Hu Ping, Wang Gang, Kong Xiangfei, Kuen Jason, Tan Yap-Peng
IEEE Trans Pattern Anal Mach Intell. 2020 Aug;42(8):1957-1967. doi: 10.1109/TPAMI.2019.2906175. Epub 2019 Mar 19.
In this work, we propose a motion-guided cascaded refinement network for video object segmentation. By assuming the foreground objects show different motion patterns from the background, for each video frame we apply an active contour model on optical flow to coarsely segment the foreground. The proposed Cascaded Refinement Network (CRN) then takes as guidance the coarse segmentation to generate an accurate segmentation in full resolution. In this way, the motion information and the deep CNNs can complement each other well to accurately segment the foreground objects from video frames. To deal with multi-instance cases, we extend our method with a spatial-temporal instance embedding model that further segments the foreground regions into instances and propagates instance labels. We further introduce a single-channel residual attention module in CRN to incorporate the coarse segmentation map as attention, which makes the network effective and efficient in both training and testing. We perform experiments on popular benchmarks and the results show that our method achieves state-of-the-art performance with high time efficiency.

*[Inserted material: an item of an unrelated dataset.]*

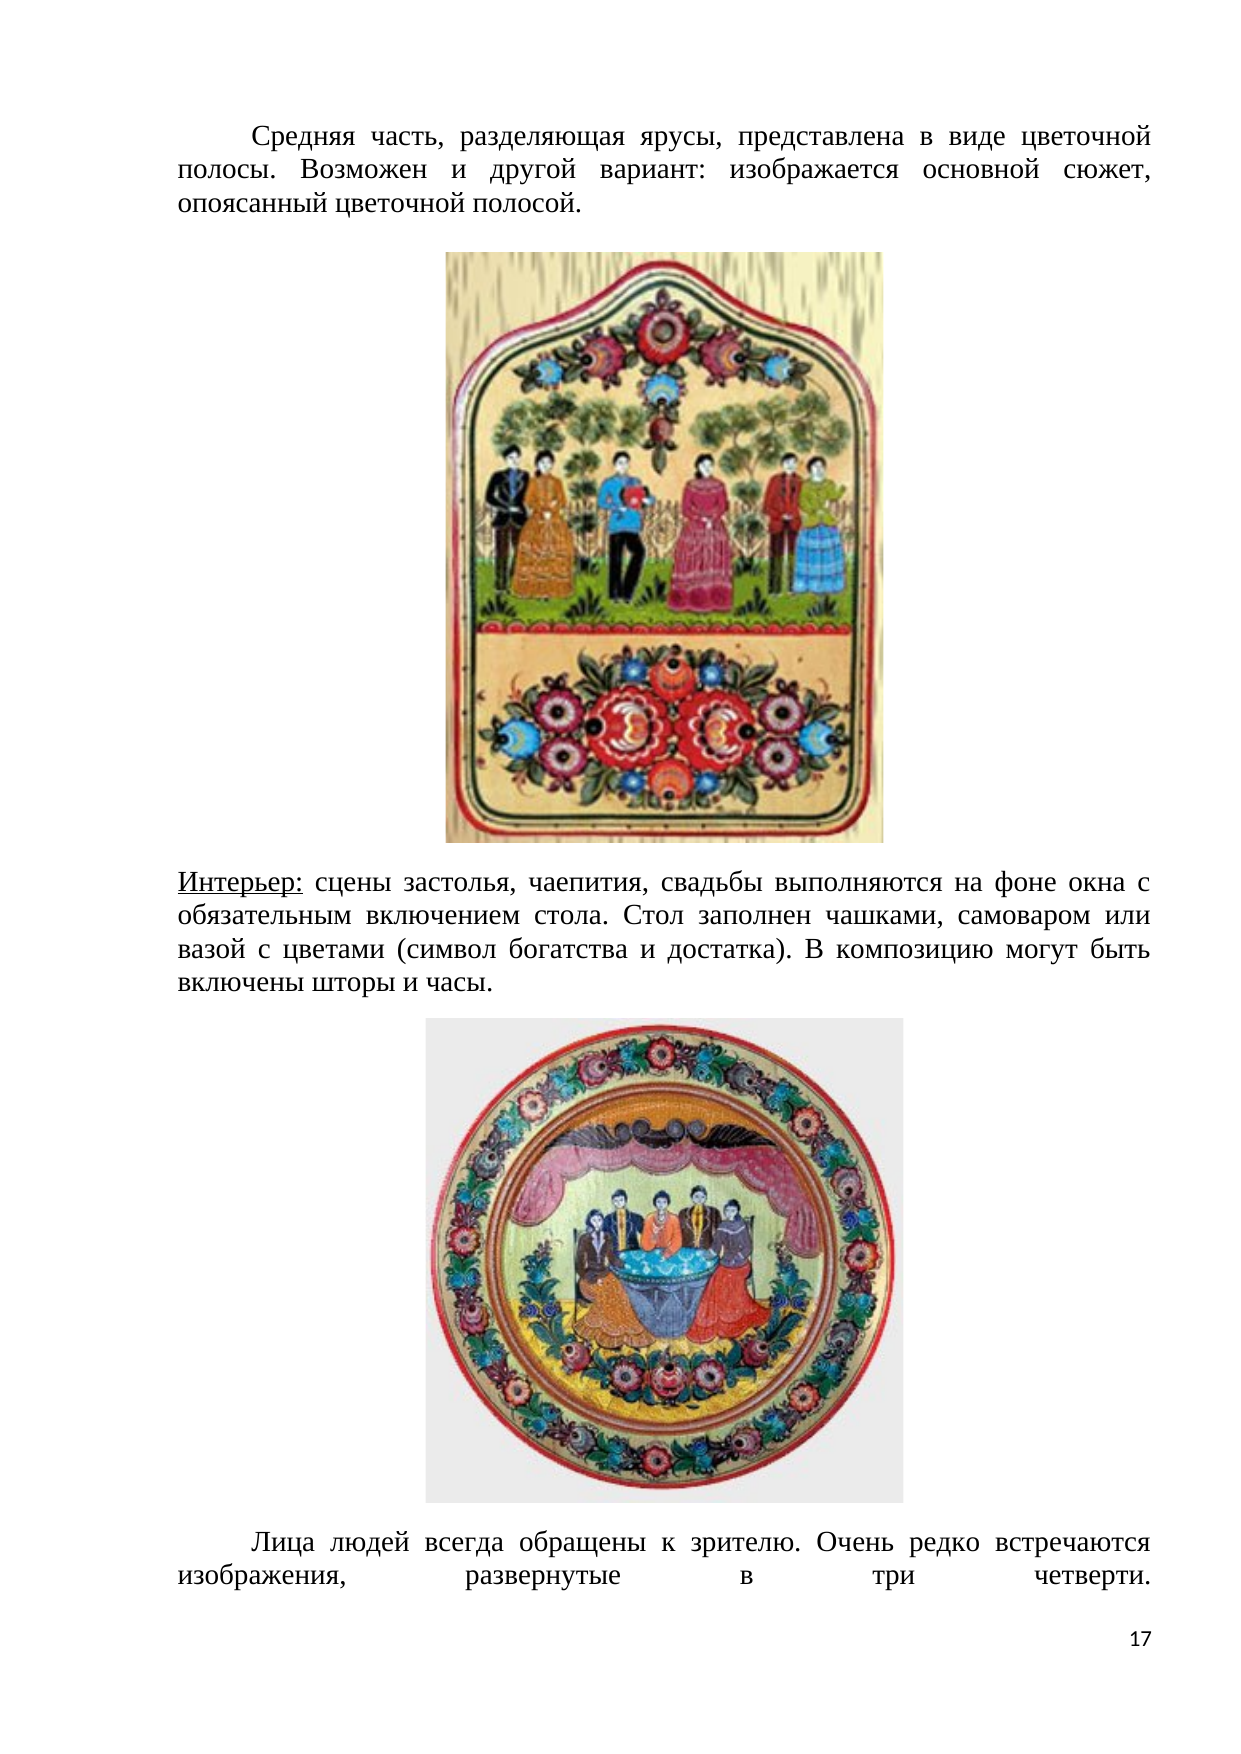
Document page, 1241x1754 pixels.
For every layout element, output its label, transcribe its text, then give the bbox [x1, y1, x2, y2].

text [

在这项工作中,我们提出了一种用于视频对象分割的运动引导级联细化网络。通过假设前景对象与背景呈现不同的运动模式,对于每个视频帧,我们在光流上应用主动轮廓模型来粗略分割前景。然后,所提出的级联细化网络(CRN)将粗分割作为指导,以生成全分辨率的精确分割。通过这种方式,运动信息和深度卷积神经网络可以很好地相互补充,从而从视频帧中准确分割出前景对象。为了处理多实例情况,我们使用时空实例嵌入模型扩展了我们的方法,该模型进一步将前景区域分割为实例并传播实例标签。我们还在CRN中引入了单通道残差注意力模块,将粗分割图作为注意力合并,这使得网络在训练和测试中都有效且高效。我们在流行的基准测试上进行了实验,结果表明我们的方法在高时间效率下达到了当前的最优性能。